**Instructions for the task:**
Your task is to retype, word for word, the lines from the start of the data through the line holding "- T4 vertebra: <224,212,281,302>". Do not include the pictures.

**Extracted information:**
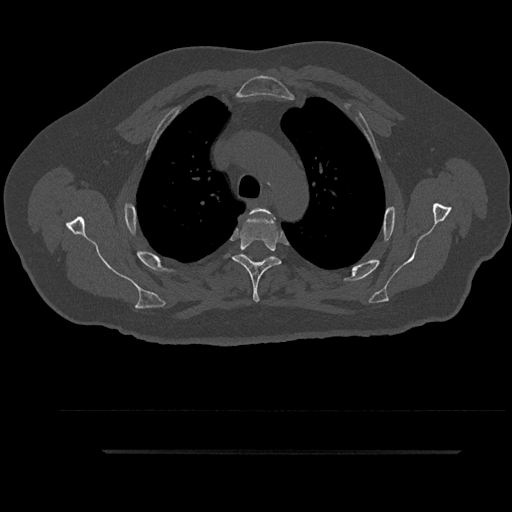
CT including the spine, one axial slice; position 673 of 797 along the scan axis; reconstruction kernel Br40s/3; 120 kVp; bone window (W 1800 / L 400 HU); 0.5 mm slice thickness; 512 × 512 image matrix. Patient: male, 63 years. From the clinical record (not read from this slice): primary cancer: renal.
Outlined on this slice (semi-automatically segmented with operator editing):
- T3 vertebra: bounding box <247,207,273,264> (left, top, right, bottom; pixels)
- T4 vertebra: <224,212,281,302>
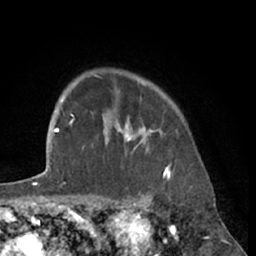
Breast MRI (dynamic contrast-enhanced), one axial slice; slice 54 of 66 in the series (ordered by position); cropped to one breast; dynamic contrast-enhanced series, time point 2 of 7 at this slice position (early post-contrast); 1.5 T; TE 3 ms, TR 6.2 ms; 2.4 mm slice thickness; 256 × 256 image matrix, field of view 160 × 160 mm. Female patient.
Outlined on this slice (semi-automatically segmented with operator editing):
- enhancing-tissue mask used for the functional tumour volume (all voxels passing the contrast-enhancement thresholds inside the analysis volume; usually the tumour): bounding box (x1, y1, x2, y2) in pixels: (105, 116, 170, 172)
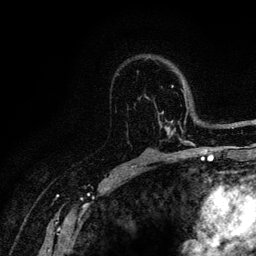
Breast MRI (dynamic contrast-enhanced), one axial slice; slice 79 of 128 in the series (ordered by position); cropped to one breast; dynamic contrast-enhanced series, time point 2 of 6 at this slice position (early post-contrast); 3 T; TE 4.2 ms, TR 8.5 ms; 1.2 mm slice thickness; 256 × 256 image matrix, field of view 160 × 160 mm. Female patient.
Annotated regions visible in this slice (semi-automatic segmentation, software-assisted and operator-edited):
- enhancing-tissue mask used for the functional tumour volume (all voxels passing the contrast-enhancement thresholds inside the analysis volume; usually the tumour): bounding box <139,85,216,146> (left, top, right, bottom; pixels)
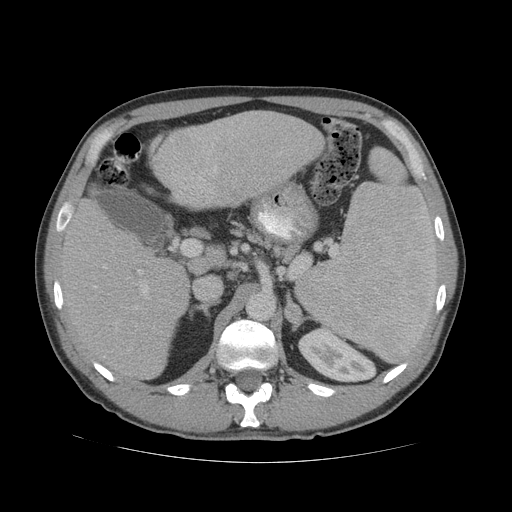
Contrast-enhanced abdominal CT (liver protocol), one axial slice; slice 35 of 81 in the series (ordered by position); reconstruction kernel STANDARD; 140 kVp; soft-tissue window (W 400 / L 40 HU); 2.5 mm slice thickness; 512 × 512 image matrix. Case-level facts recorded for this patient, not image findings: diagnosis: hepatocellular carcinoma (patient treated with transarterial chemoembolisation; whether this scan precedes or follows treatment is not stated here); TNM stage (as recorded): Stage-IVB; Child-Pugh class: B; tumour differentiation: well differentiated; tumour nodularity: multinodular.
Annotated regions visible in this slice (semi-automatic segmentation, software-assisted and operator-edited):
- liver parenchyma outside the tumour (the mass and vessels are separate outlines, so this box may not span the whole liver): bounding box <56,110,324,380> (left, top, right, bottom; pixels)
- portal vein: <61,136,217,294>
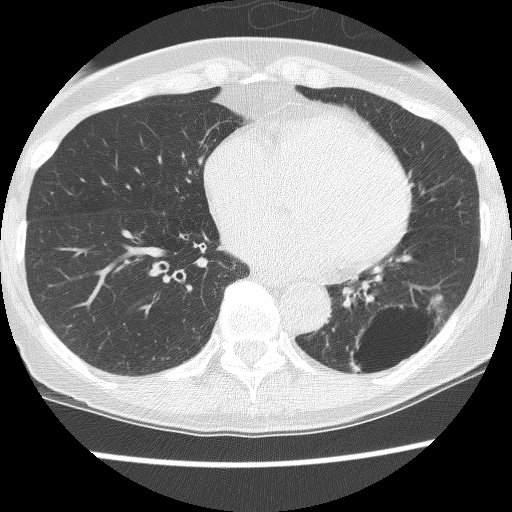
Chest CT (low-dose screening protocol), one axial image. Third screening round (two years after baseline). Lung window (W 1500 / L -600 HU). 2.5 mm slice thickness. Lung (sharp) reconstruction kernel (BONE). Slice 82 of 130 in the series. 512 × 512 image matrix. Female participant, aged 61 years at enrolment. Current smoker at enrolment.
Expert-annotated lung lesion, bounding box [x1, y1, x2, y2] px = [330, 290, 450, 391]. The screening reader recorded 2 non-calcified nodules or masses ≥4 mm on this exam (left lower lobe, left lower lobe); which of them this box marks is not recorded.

**Written answer:**
CT including the spine, one axial slice; position 673 of 797 along the scan axis; reconstruction kernel Br40s/3; 120 kVp; bone window (W 1800 / L 400 HU); 0.5 mm slice thickness; 512 × 512 image matrix. Patient: male, 63 years. From the clinical record (not read from this slice): primary cancer: renal.
Outlined on this slice (semi-automatically segmented with operator editing):
- T3 vertebra: bounding box <247,207,273,264> (left, top, right, bottom; pixels)
- T4 vertebra: <224,212,281,302>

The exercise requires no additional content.